Spring 2021 Trine Course Catalog

General Education Requirements

General Education Philosophy

The purpose of the general education curriculum components is to provide the Trine University graduate with skills necessary to think critically and to communicate clearly with persons in all professions. The General Education requirements are designed to ensure breadth of knowledge and to promote intellectual inquiry.

Learning Outcomes 

  1. Formal Writing: Communicate ideas using text, data, and images as appropriate, to effectively address specific audiences within their given context(s). 
  2. Interpersonal Communication: Communicate orally within various face-to-face interpersonal contexts employing relevant verbal and nonverbal strategies.
  3. Data Literacy: Demonstrate data literacy, including how to read graphs and charts appropriately, draw correct conclusions from data, and recognize when data are being used in misleading or inappropriate ways. 
  4. Synthesis: Reflect on how mathematics, scientific, humanistic, and social science study work together to prepare them for leadership and service. 

General Education Distribution Requirements

The University believes that attainment of the skills described in the General Education Philosophy requires exposure to and some facility with the modes of inquiry practiced in multiple disciplines. Thus, all students, regardless of academic program, are required to take courses within the following fields: 

  • Humanities
  • Science
  • Social Science
  • Mathematic

To determine which courses fall within each discipline, Trine has adopted the guidelines of the American Academy of Arts and Sciences' "Humanities Indicators" project. Trine differs from the Academy in classing history as a social science. 

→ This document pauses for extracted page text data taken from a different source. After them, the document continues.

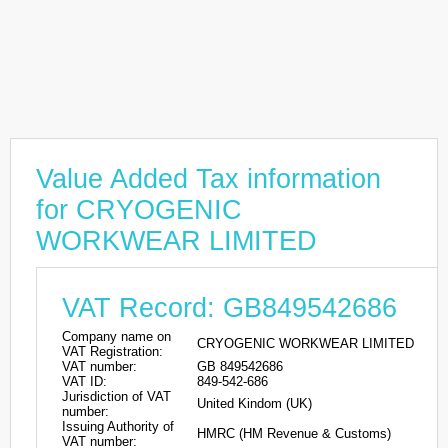
Value Added Tax information
for CRYOGENIC
WORKWEAR LIMITED
VAT Record: GB849542686
Company name on
CRYOGENIC WORKWEAR LIMITED
VAT Registration:
VAT number:
GB 849542686
VAT ID:
849-542-686
Jurisdiction of VAT
United Kindom (UK)
number:
Issuing Authority of
HMRC (HM Revenue & Customs)
VAT number: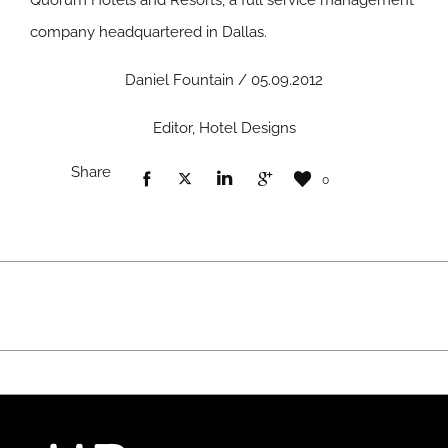
Quorum Hotels and Resorts, a full service management
company headquartered in Dallas.
Daniel Fountain / 05.09.2012
Editor, Hotel Designs
Share
0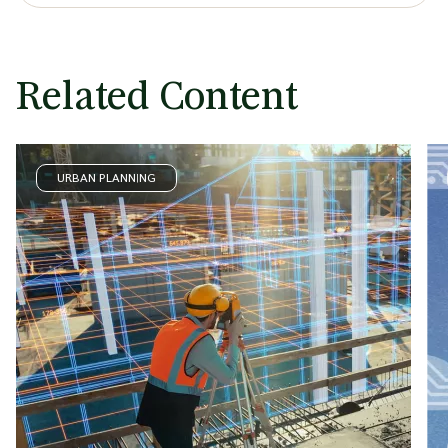
Related Content
URBAN PLANNING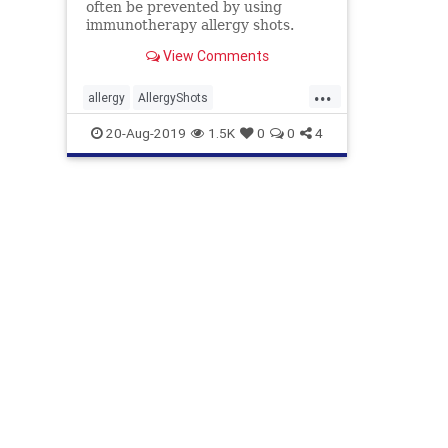
often be prevented by using
immunotherapy allergy shots.
Learn how allergy shots work and
View Comments
who should consider getting them.
...
allergy
AllergyShots
ShotsForAllergy
ShotsHelp
20-Aug-2019
1.5K
0
0
4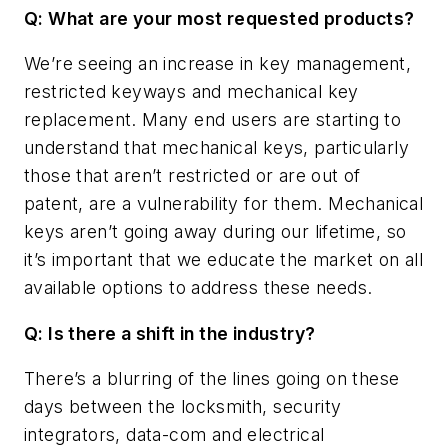
Q: What are your most requested products?
We’re seeing an increase in key management,
restricted keyways and mechanical key
replacement. Many end users are starting to
understand that mechanical keys, particularly
those that aren’t restricted or are out of
patent, are a vulnerability for them. Mechanical
keys aren’t going away during our lifetime, so
it’s important that we educate the market on all
available options to address these needs.
Q: Is there a shift in the industry?
There’s a blurring of the lines going on these
days between the locksmith, security
integrators, data-com and electrical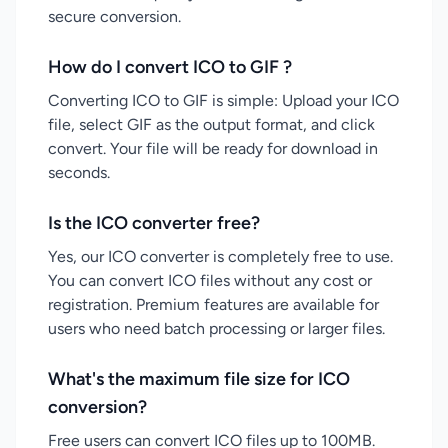
secure conversion.
How do I convert ICO to GIF ?
Converting ICO to GIF is simple: Upload your ICO
file, select GIF as the output format, and click
convert. Your file will be ready for download in
seconds.
Is the ICO converter free?
Yes, our ICO converter is completely free to use.
You can convert ICO files without any cost or
registration. Premium features are available for
users who need batch processing or larger files.
What's the maximum file size for ICO
conversion?
Free users can convert ICO files up to 100MB.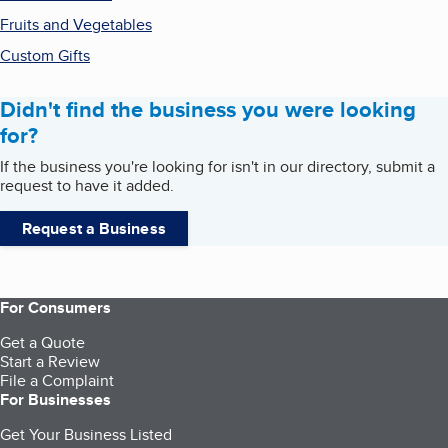
Fruits and Vegetables
Custom Gifts
Didn't find the business you were looking
for?
If the business you're looking for isn't in our directory, submit a
request to have it added.
Request a Business
For Consumers
Get a Quote
Start a Review
File a Complaint
For Businesses
Get Your Business Listed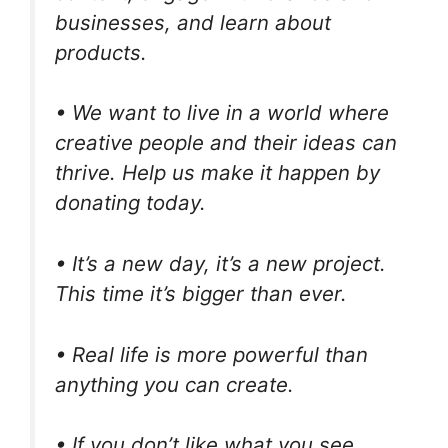
businesses, and learn about
products.
• We want to live in a world where
creative people and their ideas can
thrive. Help us make it happen by
donating today.
• It’s a new day, it’s a new project.
This time it’s bigger than ever.
• Real life is more powerful than
anything you can create.
• If you don’t like what you see,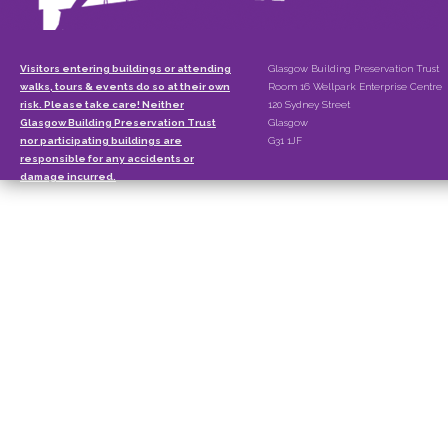
Visitors entering buildings or attending
Glasgow Building Preservation Trust
walks, tours & events do so at their own
Room 16 Wellpark Enterprise Centre
risk. Please take care! Neither
120 Sydney Street
Glasgow Building Preservation Trust
Glasgow
nor participating buildings are
G31 1JF
responsible for any accidents or
damage incurred.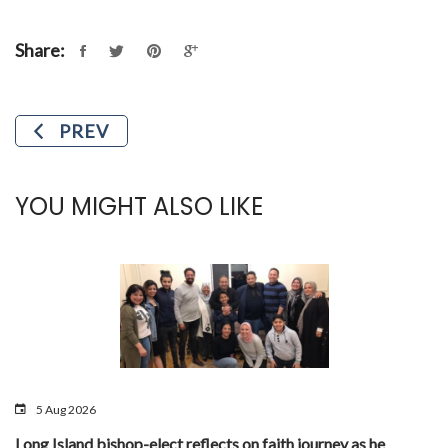
Share:
PREV
YOU MIGHT ALSO LIKE
5 Aug 2026
Long Island bishop-elect reflects on faith journey as he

Humanities incorporates the following disciplines: The academic study of the arts including art history; music; drama and cinema; communication; cultural, ethnic, and gender studies; English language and literature; and languages and literature other than English. 

Social Sciences incorporate the following disciplines: economics, geography, government, international relations, political science, psychology, sociology, and urban studies. 

Sciences courses address the following areas of study: astronomy, chemistry, geography, geology, earth science, physics, anatomy and physiology, botany, biology, microbiology, and molecular bioscience. 

Mathematics courses include mathematics and statistics.